My head feels pummelled. I don’t want to cycle home – I just want to be transported there, into a nice warm dressing gown, with a mug of hot chocolate (agh – flatmate has used all the milk eating MY cornflakes) and sigh with relief.
Also, tonight I need to call my mother (will be very short – my mum has the attention span of a gnat. Half way through a sentence, she’ll say “Well it was lovely to talk to you ChrisEllieRachael”, just to make sure she refers to the right offspring, and then drift away from the phone, leaving you hanging, open mouthed and feeling rejected).
Also need to call my friend in Derby who I didn’t go and see last weekend because I couldn’t afford the train fare.
Also need to put some washing in.
And cook my roasted veg.
Beach please! Pina colada and Ambre Solaire please! No more cold and damp, cycling like a demon. Had enough of winter now. Want to be warm and do nothing for a loooong long time.
*sigh*

Thought for today

Thursday, November 11th, 2004

Today marks the end of World War I. It also happens to be the day on which Yasser Arafat died. Two momentous things ended. Maybe (and I know this is a contentious thing to say), maybe now there is hope for a peace between Palestine and Israel. I say this not because I think Arafat necessarily stood in the way of peace, but because now the Israelis are deprived of their main excuse not to go to the negotiating table with Palestine. It could be that the new leader may be able to make real inroads to Israeli policy, and as well as the withdrawal from the Gaza Strip, they will withdraw from the West Bank, and maybe even tear down that monstrous wall. Somebody should. Or perhaps it marks the beginning of descent into deeper conflict and a divided Palestinian state. It’s a scary time.

Today, here in London, is also a beautiful day. My cycle ride this morning was lovely. The sky is a gorgeous fragile blue, the sunshine is touching everything and making it more attractive than usual. Including the nice little piles of glass that litter the roadside, one of which was responsible for my puncture on Monday. They glint prettily in the sun, and make me wonder just how many car thefts occur in Bermondsey every day? It must be a hell of a lot to make all that mess, I can tell you.

I almost didn’t cycle in today; I have a hangover. I went out for a drink with a friend I haven’t seen for ages. It was meant to be just a quick drink, but you know what those are like. My last memory is of sitting in the pub, with a HUGE glass of red wine, ranting about George W Bush, while my mind was thinking “Gosh, I didn’t know I was so eloquent”. Words were falling from my tongue in an unadulterated stream. Usually I would be clicking my fingers, going “er, um, what’s that word, you know the one… mmm, gah”, and thereby losing all the impact of the terribly profound and important statement I was making. Last night I was spewing out erudition in whole sentences. I was so proud. Can’t remember any of it now though. Maybe I was possessed by the spirit of a political analyst.

Monday, bloody Monday

Monday, November 8th, 2004

Things that have gone wrong already this morning:

*Big spot. On my chin.
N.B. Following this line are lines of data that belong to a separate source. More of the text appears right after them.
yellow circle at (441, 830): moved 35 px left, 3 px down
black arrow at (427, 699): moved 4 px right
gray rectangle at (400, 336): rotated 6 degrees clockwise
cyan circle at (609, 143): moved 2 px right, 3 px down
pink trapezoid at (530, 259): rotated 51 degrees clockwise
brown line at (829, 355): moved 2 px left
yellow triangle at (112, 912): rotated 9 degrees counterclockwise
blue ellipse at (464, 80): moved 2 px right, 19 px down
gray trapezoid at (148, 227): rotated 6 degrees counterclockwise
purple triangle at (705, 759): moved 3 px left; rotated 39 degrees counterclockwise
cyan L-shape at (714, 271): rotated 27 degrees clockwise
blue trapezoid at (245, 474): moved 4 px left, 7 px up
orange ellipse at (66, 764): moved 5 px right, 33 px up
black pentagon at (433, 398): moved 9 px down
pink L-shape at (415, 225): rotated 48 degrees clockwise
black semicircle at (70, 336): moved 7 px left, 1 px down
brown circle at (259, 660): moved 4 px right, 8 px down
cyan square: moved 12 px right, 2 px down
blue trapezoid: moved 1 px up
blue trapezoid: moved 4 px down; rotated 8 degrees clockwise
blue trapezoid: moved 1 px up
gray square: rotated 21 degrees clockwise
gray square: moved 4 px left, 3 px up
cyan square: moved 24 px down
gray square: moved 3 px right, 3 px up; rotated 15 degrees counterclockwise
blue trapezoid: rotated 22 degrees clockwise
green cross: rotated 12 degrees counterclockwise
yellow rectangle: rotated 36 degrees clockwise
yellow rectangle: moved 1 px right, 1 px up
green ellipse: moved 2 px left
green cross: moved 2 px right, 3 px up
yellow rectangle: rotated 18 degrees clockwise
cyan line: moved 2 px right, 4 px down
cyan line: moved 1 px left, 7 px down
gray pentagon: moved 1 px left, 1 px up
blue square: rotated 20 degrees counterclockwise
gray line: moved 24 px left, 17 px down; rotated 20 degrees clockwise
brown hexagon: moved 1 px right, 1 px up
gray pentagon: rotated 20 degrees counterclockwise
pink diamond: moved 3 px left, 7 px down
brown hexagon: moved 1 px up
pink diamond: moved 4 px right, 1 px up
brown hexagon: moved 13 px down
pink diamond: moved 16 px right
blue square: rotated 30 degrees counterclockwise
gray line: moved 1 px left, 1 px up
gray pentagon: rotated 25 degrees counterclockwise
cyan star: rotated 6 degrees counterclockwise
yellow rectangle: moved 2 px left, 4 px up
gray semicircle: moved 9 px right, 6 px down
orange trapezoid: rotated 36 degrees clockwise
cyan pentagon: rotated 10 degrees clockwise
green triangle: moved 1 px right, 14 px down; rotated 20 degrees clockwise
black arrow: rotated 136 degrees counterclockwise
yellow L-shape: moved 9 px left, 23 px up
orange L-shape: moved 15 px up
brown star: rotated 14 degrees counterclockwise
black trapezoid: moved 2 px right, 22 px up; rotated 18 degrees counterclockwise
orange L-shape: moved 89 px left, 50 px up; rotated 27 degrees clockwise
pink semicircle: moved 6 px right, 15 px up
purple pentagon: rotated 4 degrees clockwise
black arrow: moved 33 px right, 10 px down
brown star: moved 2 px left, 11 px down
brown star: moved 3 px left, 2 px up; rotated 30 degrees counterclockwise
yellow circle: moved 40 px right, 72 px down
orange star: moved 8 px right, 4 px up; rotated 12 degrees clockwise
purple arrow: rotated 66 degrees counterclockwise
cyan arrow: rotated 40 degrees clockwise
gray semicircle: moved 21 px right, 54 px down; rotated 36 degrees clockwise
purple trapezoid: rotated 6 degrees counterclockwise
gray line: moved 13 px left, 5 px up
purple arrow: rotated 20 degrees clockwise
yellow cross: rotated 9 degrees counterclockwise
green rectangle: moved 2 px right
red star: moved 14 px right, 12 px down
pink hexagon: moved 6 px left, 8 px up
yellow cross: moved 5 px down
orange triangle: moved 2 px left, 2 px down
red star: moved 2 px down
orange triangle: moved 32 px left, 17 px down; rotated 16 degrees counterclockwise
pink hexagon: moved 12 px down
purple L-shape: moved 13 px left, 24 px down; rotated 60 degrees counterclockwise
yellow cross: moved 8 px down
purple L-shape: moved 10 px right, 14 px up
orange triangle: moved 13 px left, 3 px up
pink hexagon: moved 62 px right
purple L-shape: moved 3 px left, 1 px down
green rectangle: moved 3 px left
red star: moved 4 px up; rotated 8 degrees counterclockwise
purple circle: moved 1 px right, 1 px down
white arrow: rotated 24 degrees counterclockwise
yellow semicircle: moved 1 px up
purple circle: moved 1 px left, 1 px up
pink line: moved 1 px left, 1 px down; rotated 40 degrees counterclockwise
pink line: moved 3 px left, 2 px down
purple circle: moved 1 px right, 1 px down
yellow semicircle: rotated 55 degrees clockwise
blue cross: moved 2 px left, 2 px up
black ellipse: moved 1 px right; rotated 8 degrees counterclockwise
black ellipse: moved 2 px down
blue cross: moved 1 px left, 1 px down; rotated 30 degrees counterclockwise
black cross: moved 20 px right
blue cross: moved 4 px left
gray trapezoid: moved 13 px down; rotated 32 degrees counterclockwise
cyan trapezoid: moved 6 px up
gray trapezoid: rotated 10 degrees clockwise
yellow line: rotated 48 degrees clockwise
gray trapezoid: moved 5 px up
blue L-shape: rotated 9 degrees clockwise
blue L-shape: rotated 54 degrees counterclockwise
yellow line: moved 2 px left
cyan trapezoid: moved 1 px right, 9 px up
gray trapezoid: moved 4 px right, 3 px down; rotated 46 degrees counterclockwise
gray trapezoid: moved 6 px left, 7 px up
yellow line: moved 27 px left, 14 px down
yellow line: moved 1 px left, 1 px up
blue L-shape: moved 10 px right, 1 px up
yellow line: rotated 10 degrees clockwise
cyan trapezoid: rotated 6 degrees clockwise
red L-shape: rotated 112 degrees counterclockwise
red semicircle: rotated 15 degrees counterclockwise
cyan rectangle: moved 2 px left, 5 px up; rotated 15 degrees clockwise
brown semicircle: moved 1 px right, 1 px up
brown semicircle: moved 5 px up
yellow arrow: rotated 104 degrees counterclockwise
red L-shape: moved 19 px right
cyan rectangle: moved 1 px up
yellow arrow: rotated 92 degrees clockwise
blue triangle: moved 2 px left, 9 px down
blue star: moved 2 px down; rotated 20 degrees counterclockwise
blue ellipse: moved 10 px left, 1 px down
Just like the one that has set up home permanently on the end of my nose. Perhaps its teenage children have grown up and found a new place to live. Perhaps I should start blasting them with Clearasil, before they have a chance to procreate and populate my face with little zit colonies.

*Puncture. Half way to work. I had to leave the Beast in Bermondsey. I very much doubt it will still be there on my return, particularly as I now don’t want it to be stolen, after spending my month’s beer money on making it better.

*General poorness not helped by having to buy tube ticket. General sense of wellbeing not helped by having to travel on stinky tube, full of gormless city drones, all plugged into their i-pods and reading the Metro.

Ok, so it’s not all that bad really. The beast burst outside the only tube station on my route, which also happens to be next door to a bike shop. A spot is a spot, not the plague, and as the BF said when I was bemoaning said spots/hair in terrible growing out Albert-Einstein phase, “Don’t worry babe, you’ve got a guaranteed shag”. Quite.